The video-to-text Tool is a Python-based GUI application that allows users to transcribe audio from video files.
It utilizes Azure's Cognitive Services Speech SDK for transcription and provides a simple interface for selecting video files, entering Azure Speech Service credentials, and viewing the transcription results.
- Video File Selection: Easily select the video file you want to transcribe.
- Azure Speech Service Integration: Use your Azure Speech Service subscription key and region to transcribe audio.
- Transcription with Timestamps: Get transcription results with timestamps.

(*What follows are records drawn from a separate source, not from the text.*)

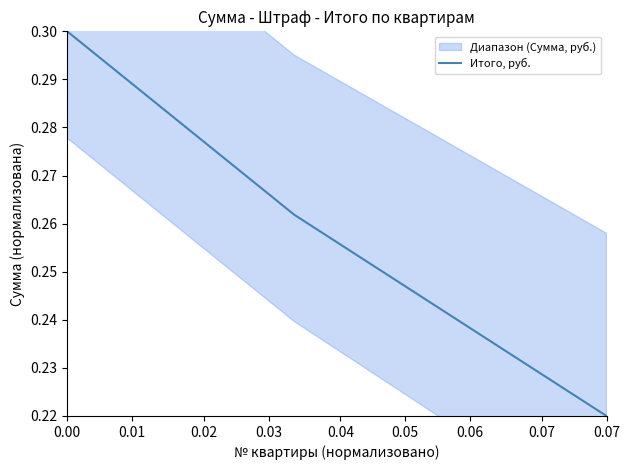

True or false: there are more than 2 points higher than both neighbors.

False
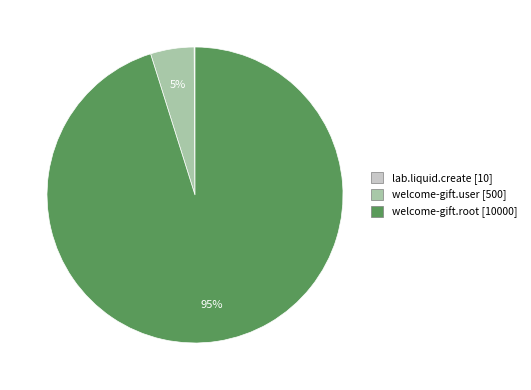

Which category accounts for the majority?

welcome-gift.root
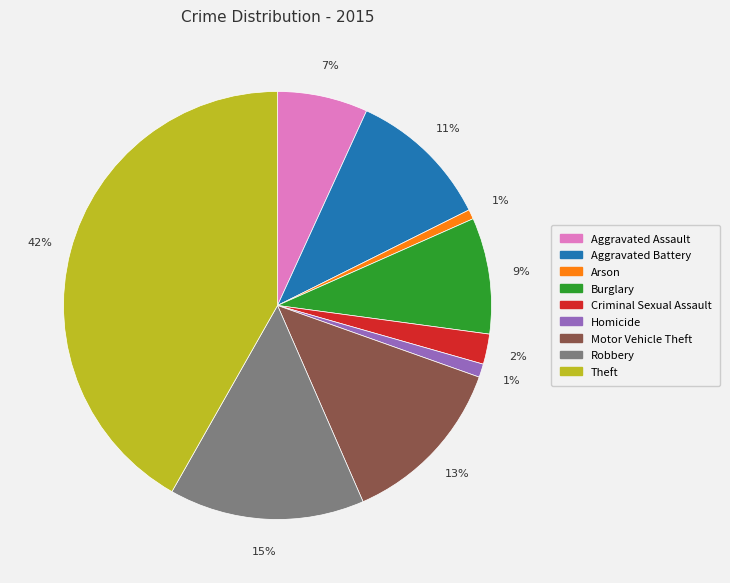

Combined, do Theft and Arson account for over 50%?

No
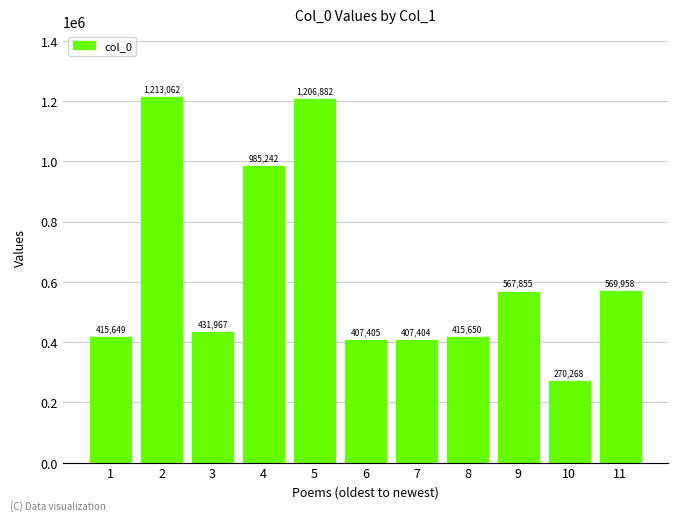

What value does the data have at 8?

415650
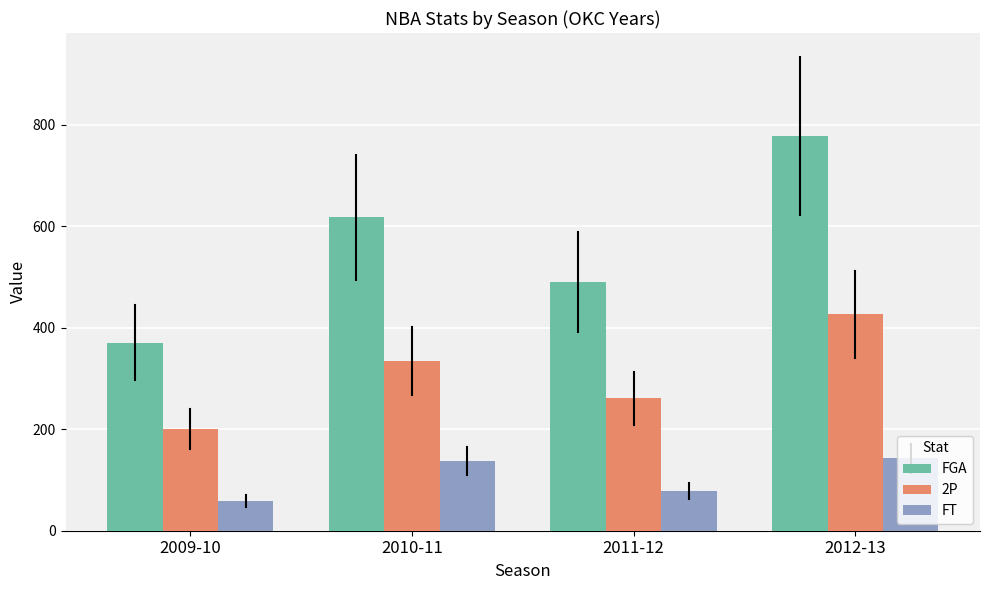

Rank the series by their average value, from highest to lowest.

FGA, 2P, FT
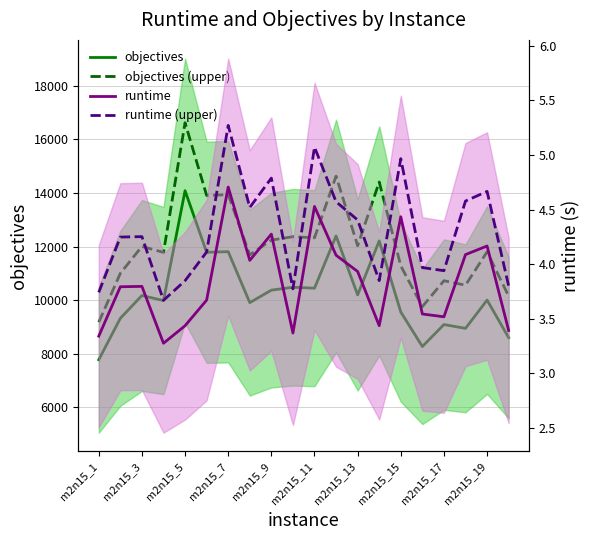

How many values in the runtime (upper) series are below 4?

8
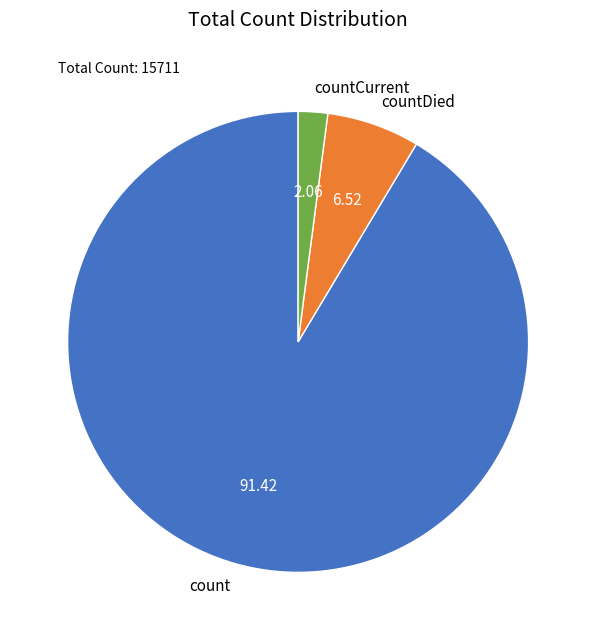

Do count and countDied together represent more than half of the pie?

Yes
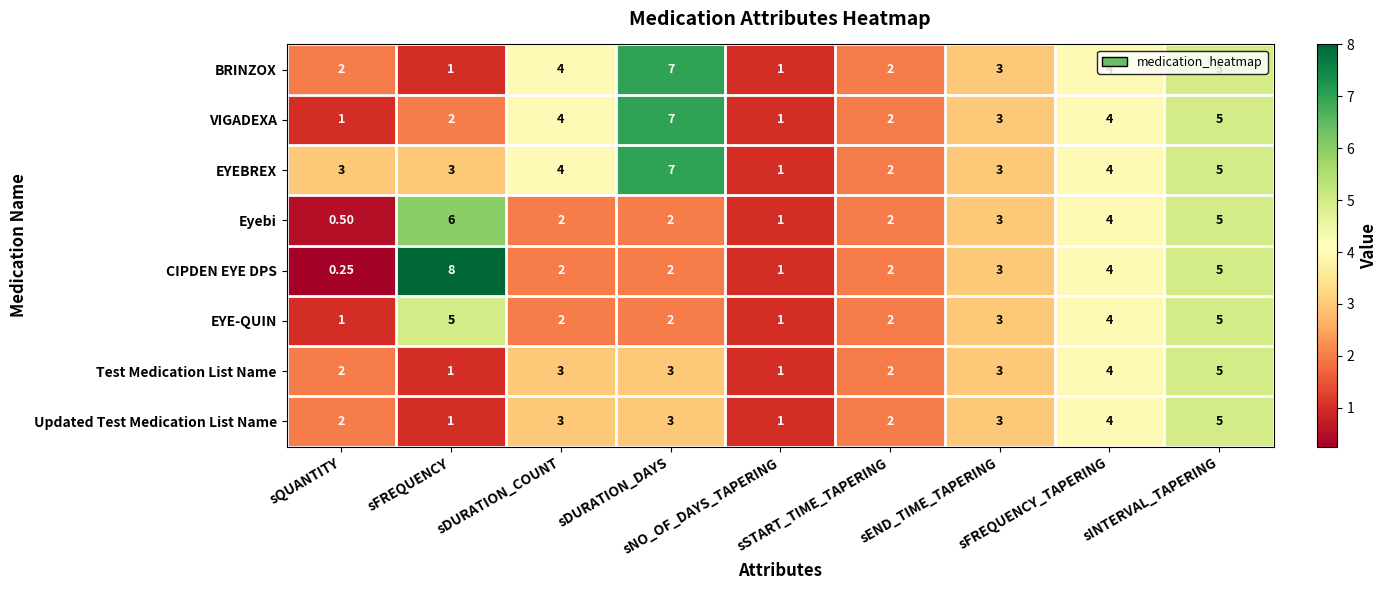

Which series has the widest spread of values?

CIPDEN EYE DPS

- Save Settings: Save your Azure Speech Service settings for future use.
- Python 3.6 or higher
- Azure Cognitive Services Speech subscription
-
Clone the repository to your local machine:
git clone https://github.com/Utesgui/video-to-text.git
-
Navigate to the cloned directory:
cd video-to-text
-
Install the required Python packages:
pip install -r requirements.txt
-
Run the
video-to-text.py
script to start the application:python video-to-text.py
-
Use the "Select Video File" button to choose the video file you want to transcribe.
-
Enter your Azure Speech Service subscription key and region in the respective fields.
-
Click "Start" to begin the transcription process. The transcription results will appear in the log section at the bottom of the window.
-
If needed, you can save your Azure Speech Service settings by clicking "Save Settings".
The application uses a video-to-text.ini
file to store Azure Speech Service settings. This file is automatically generated and updated when you save settings through the GUI.